_Problem description_
Span requested from the data below: the line with "pinky mcp: (411, 103)" through the line with "middle pip: (1169, 951)", both included. Give only these lines again, exactly, and leave every picture out.
=== Begin Enclosure ===
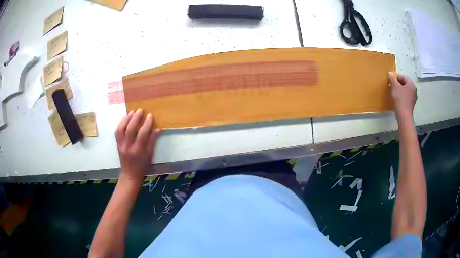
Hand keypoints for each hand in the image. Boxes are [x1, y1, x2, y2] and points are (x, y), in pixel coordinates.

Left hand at [115, 109, 158, 182]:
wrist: (130, 175)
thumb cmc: (142, 166)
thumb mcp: (150, 156)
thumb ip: (152, 142)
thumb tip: (157, 129)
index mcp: (138, 151)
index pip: (143, 134)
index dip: (147, 124)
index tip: (150, 115)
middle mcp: (128, 147)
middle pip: (131, 129)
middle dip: (136, 118)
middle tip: (141, 110)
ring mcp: (121, 145)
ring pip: (122, 129)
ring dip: (127, 118)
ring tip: (132, 111)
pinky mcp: (117, 144)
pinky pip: (117, 132)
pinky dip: (121, 123)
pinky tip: (125, 118)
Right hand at [389, 72, 416, 118]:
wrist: (403, 115)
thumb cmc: (400, 99)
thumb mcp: (394, 86)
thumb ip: (392, 78)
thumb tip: (391, 73)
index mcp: (411, 83)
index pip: (403, 76)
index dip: (396, 76)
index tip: (390, 80)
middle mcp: (414, 89)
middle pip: (404, 82)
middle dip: (398, 83)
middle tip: (391, 85)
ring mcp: (413, 97)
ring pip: (405, 89)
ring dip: (399, 89)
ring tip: (394, 91)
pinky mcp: (411, 103)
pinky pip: (406, 96)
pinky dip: (402, 95)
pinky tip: (397, 98)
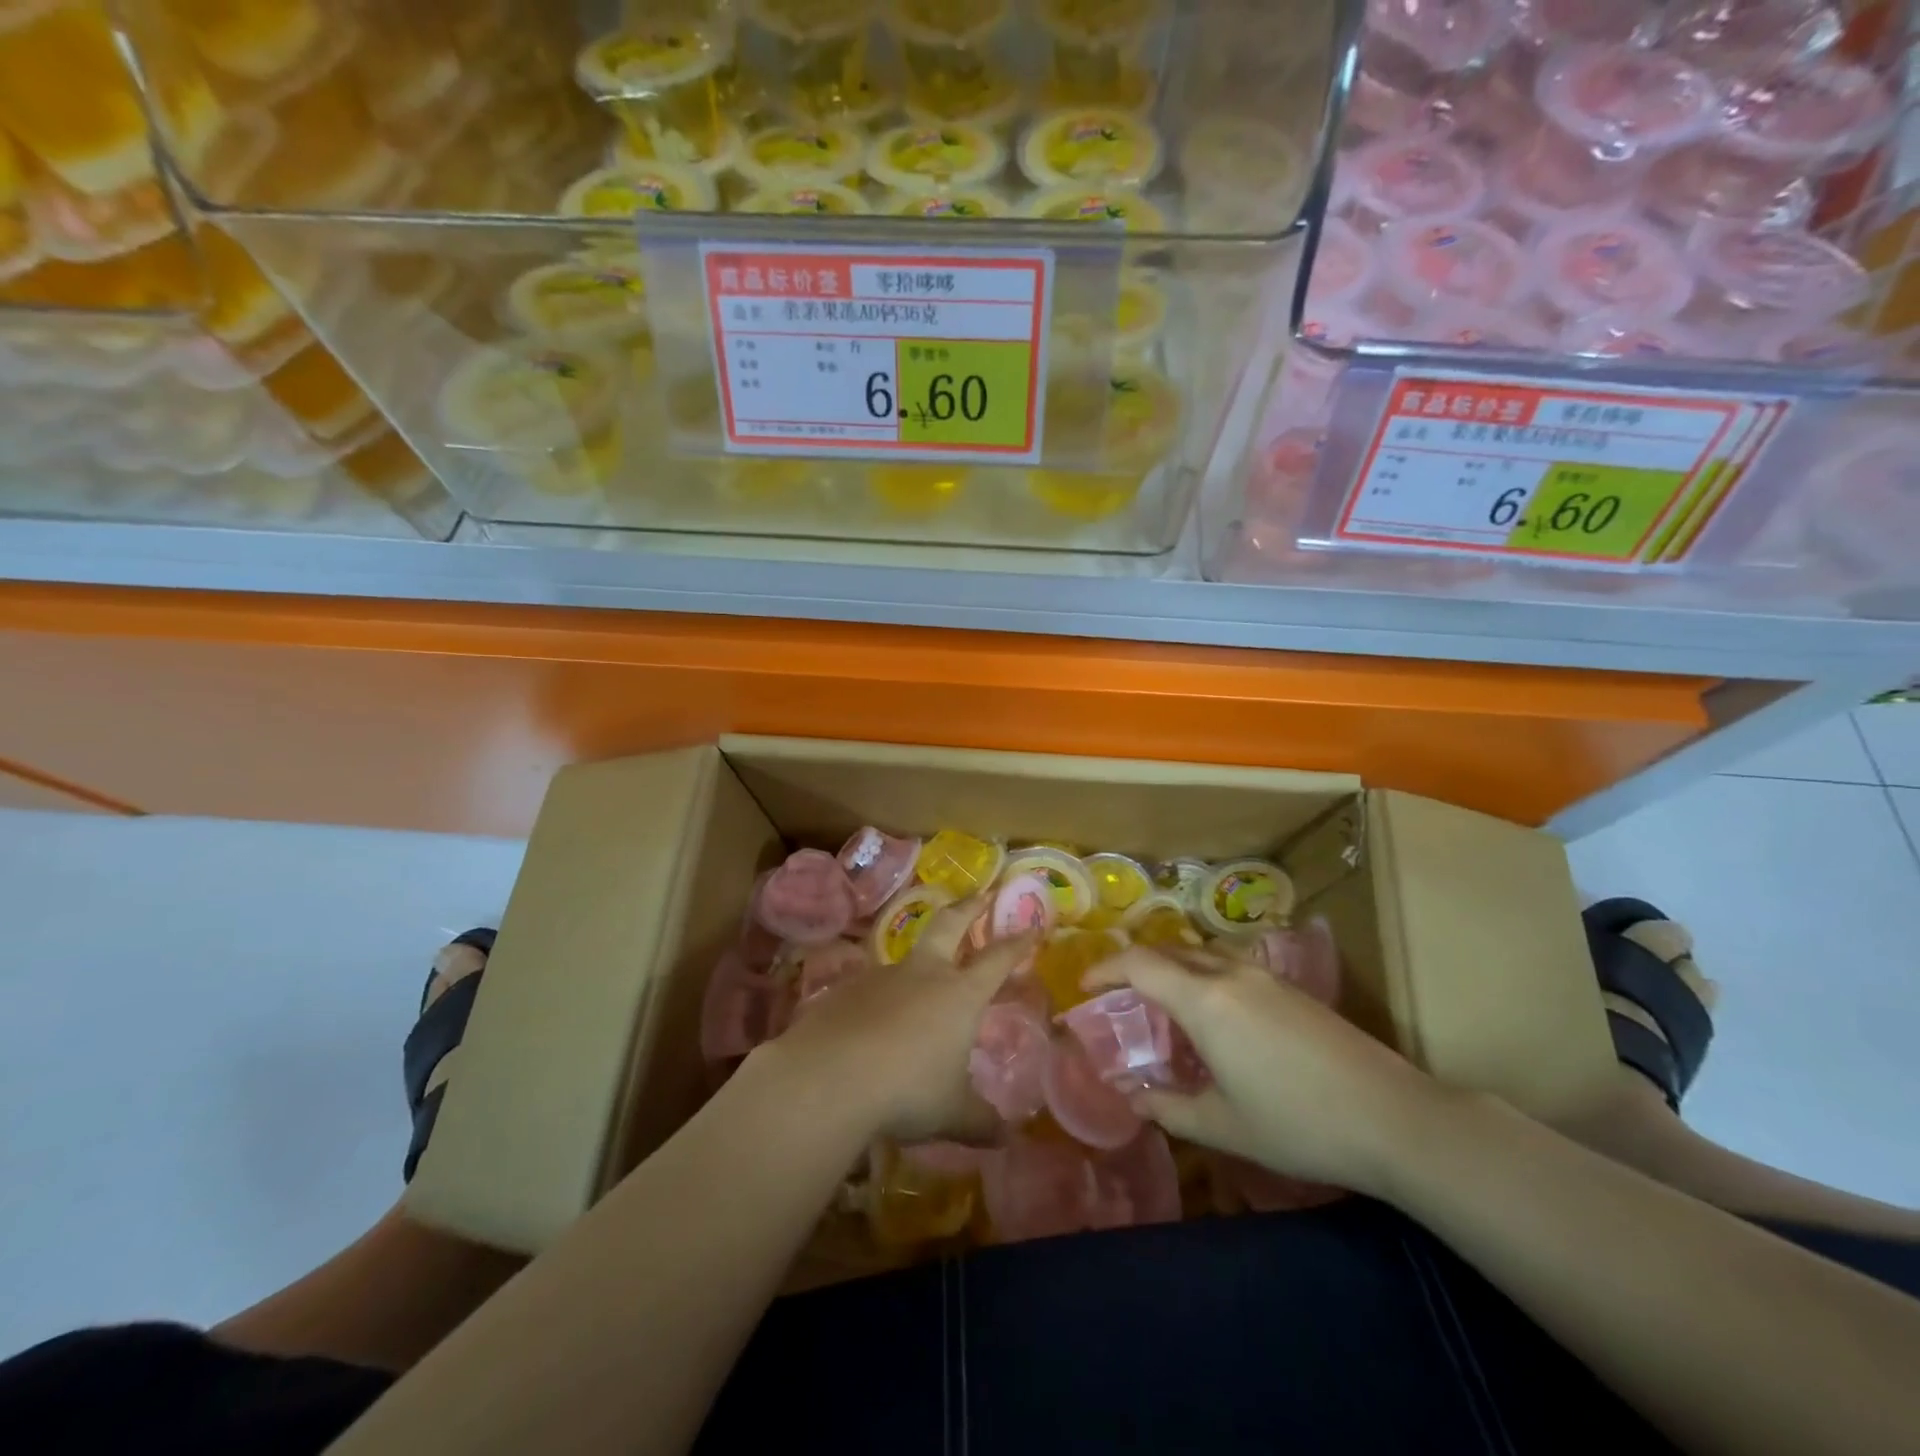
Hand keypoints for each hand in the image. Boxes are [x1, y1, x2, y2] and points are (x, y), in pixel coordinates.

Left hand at [760, 901, 1035, 1144]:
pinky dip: (878, 998)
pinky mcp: (844, 990)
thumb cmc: (906, 1090)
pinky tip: (870, 1024)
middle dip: (967, 909)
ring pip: (905, 958)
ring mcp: (880, 977)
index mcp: (959, 995)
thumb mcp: (951, 1113)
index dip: (1016, 942)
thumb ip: (980, 1121)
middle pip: (948, 925)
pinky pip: (868, 987)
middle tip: (979, 896)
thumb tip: (1006, 1138)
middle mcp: (923, 974)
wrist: (830, 1076)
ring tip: (919, 982)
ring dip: (918, 961)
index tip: (1031, 926)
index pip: (997, 959)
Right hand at [1085, 944, 1440, 1196]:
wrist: (1394, 1117)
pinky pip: (1229, 965)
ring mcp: (1265, 976)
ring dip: (1172, 967)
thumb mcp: (1224, 1126)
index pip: (1140, 964)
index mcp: (1205, 1001)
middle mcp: (1230, 973)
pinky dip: (1203, 976)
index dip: (1105, 969)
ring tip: (1162, 1003)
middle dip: (1135, 966)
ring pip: (1202, 954)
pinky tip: (1215, 1015)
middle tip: (1118, 995)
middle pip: (1169, 951)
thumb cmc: (1299, 1123)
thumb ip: (1170, 1109)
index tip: (1084, 986)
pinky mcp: (1291, 987)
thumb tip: (1133, 1098)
=== End Enclosure ===
_Solution to the problem_
pinky mcp: (411, 103)
pinky pip: (406, 96)
pinky dip: (402, 95)
pinky tip: (397, 98)
Hand keypoints for each hand in the image. Boxes are [x1, y1, x2, y2] and points are (x, y), in pixel coordinates.

Left hand at [760, 901, 1035, 1144]:
pinky dip: (878, 998)
pinky mcp: (844, 990)
thumb cmc: (906, 1090)
pinky tip: (870, 1024)
middle dip: (967, 909)
ring pip: (905, 958)
ring mcp: (880, 977)
index mcp: (959, 995)
thumb mcp: (951, 1113)
index dip: (1016, 942)
thumb ip: (980, 1121)
middle pip: (948, 925)
pinky pip: (868, 987)
middle tip: (979, 896)
thumb tip: (1006, 1138)
middle mcp: (923, 974)
wrist: (830, 1076)
ring tip: (919, 982)
ring dip: (918, 961)
index tip: (1031, 926)
index pip: (997, 959)
Right hand at [1085, 944, 1440, 1196]:
wrist: (1394, 1117)
pinky pip: (1229, 965)
ring mcp: (1265, 976)
ring dip: (1172, 967)
thumb mcp: (1224, 1126)
index pip: (1140, 964)
index mcp: (1205, 1001)
middle mcp: (1230, 973)
pinky dip: (1203, 976)
index dip: (1105, 969)
ring tip: (1162, 1003)
middle dip: (1135, 966)
ring pip: (1202, 954)
pinky tip: (1215, 1015)
middle tip: (1118, 995)
middle pip: (1169, 951)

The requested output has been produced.